### [Provided material]
○ ○ ○ ○
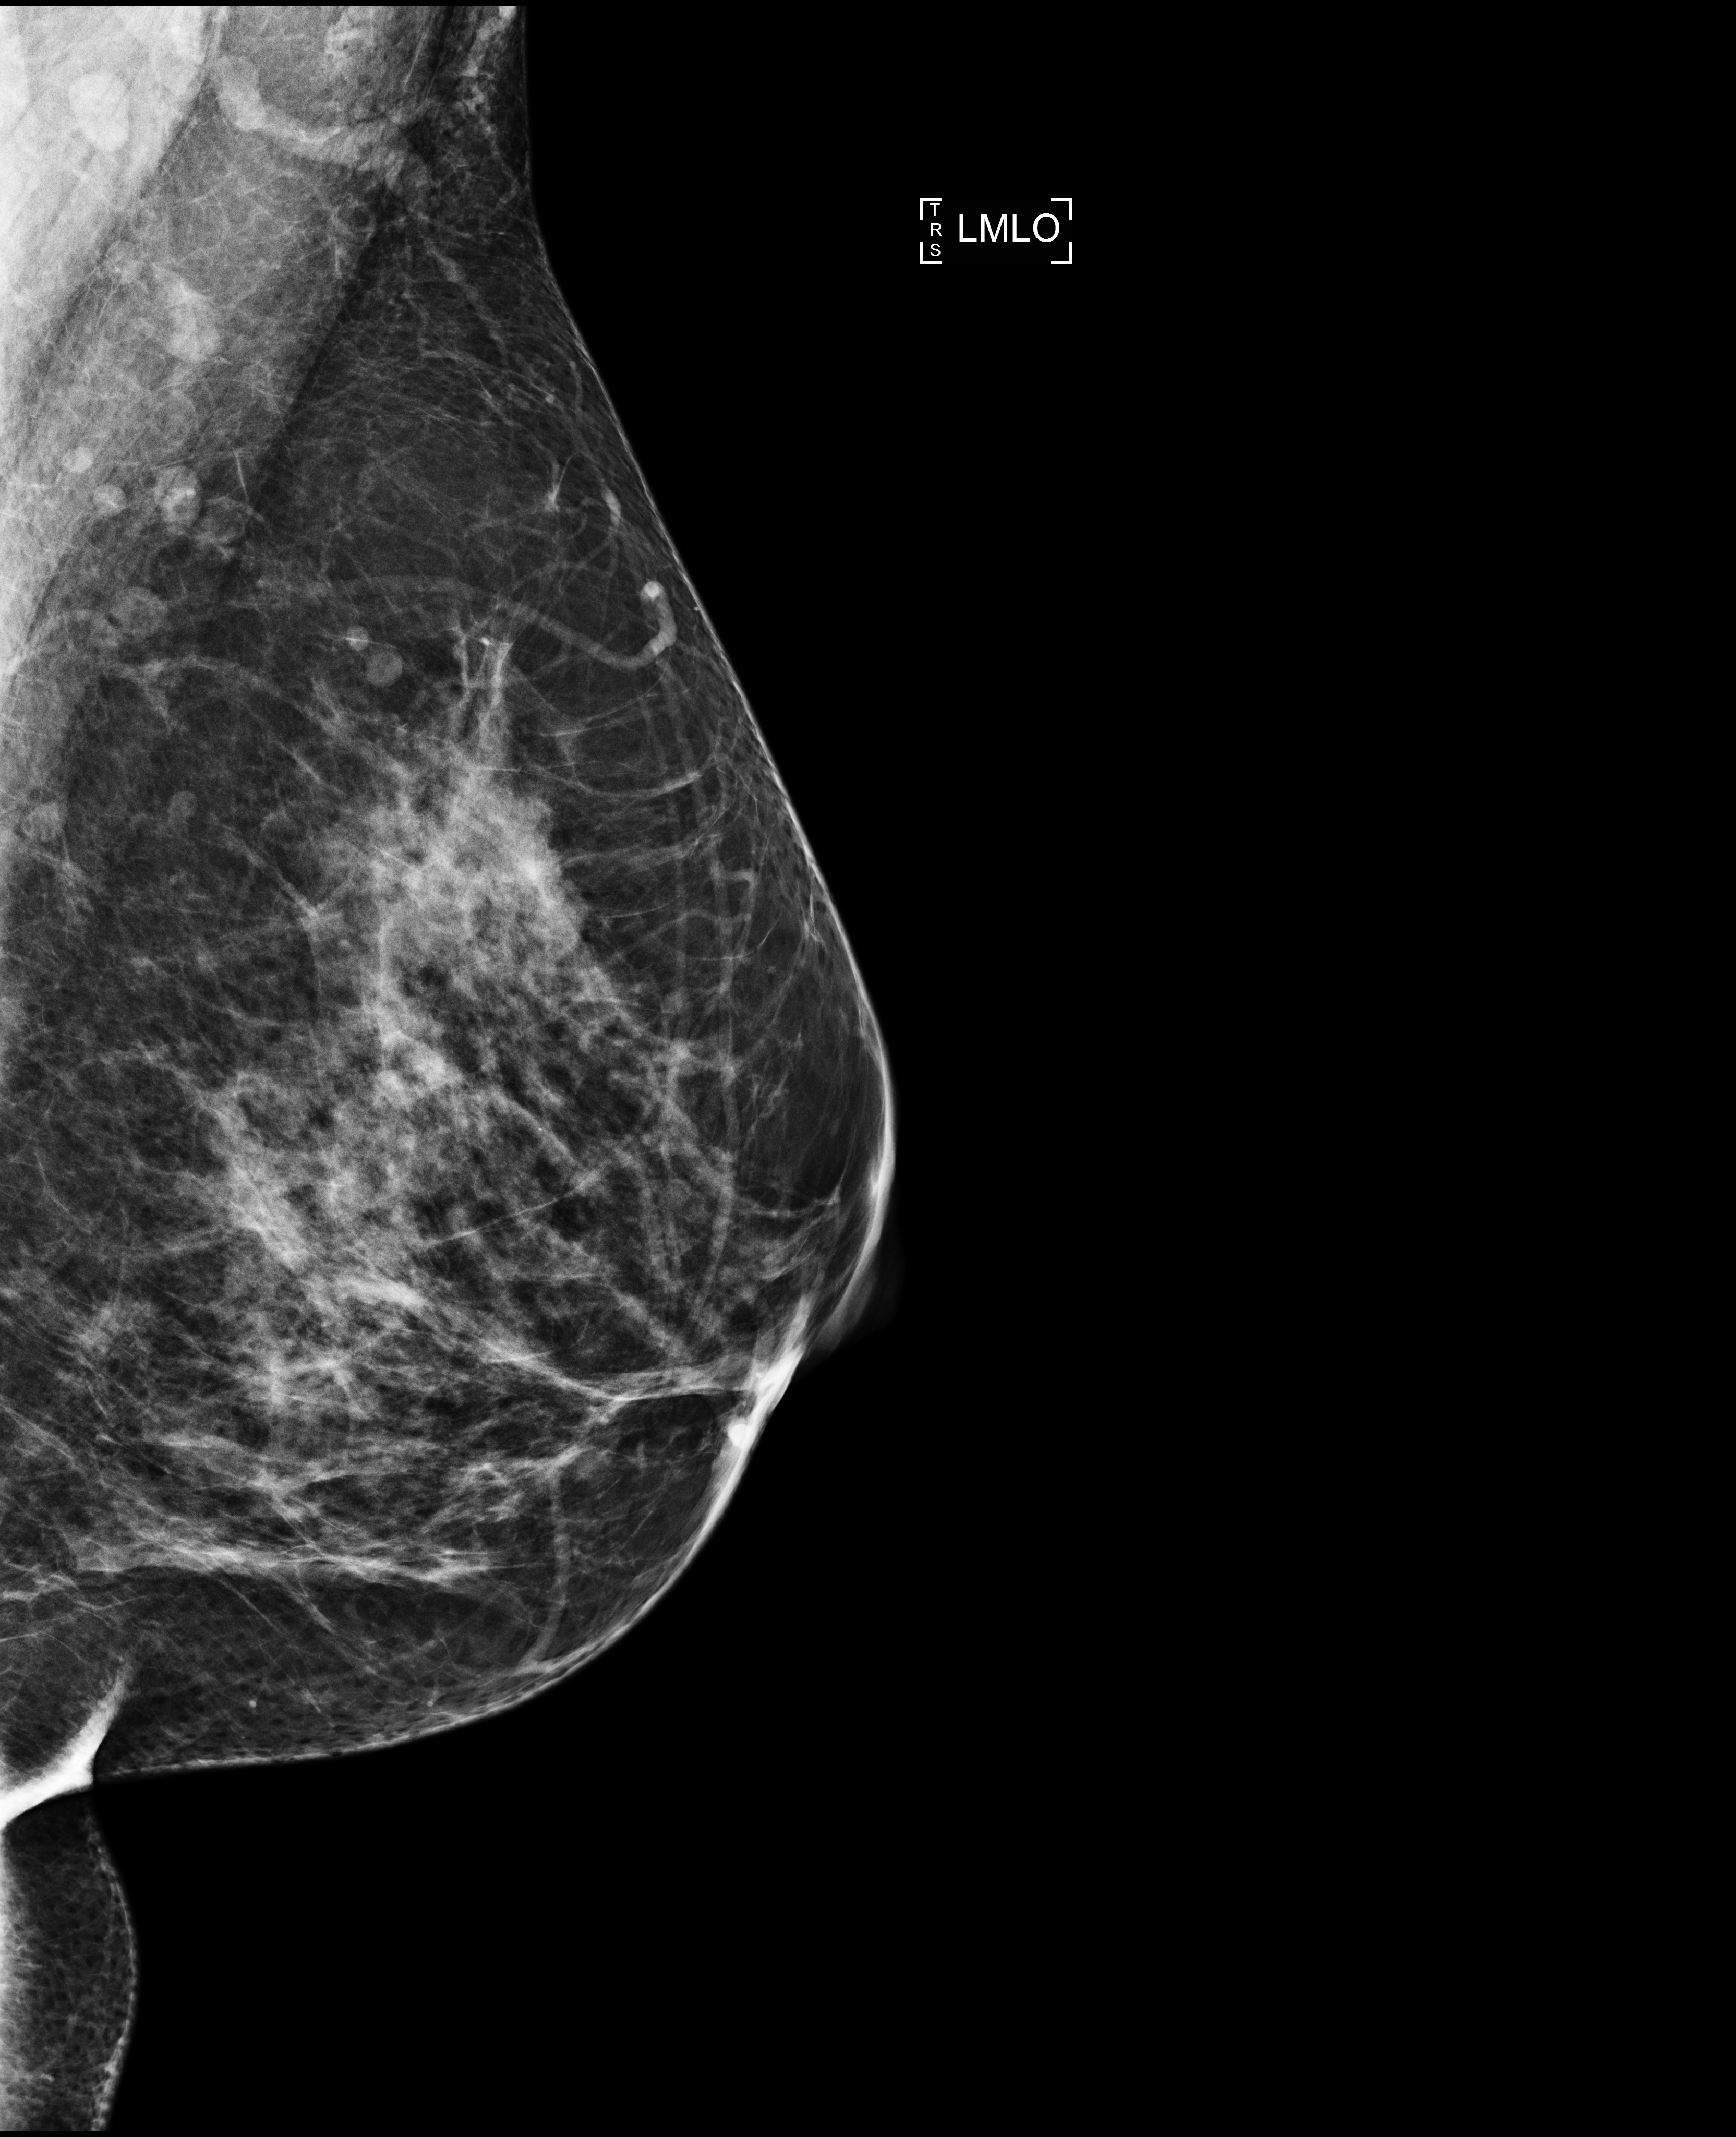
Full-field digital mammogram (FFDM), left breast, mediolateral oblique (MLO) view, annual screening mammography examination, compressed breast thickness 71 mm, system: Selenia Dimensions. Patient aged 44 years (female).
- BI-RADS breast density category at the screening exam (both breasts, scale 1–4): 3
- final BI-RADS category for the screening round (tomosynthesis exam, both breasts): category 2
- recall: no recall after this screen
○ ○ ○ ○
### [What is required]
Search the data above for the string "screening" and report each line that holds it.

### [Result below]
Full-field digital mammogram (FFDM), left breast, mediolateral oblique (MLO) view, annual screening mammography examination, compressed breast thickness 71 mm, system: Selenia Dimensions. Patient aged 44 years (female).
- BI-RADS breast density category at the screening exam (both breasts, scale 1–4): 3
- final BI-RADS category for the screening round (tomosynthesis exam, both breasts): category 2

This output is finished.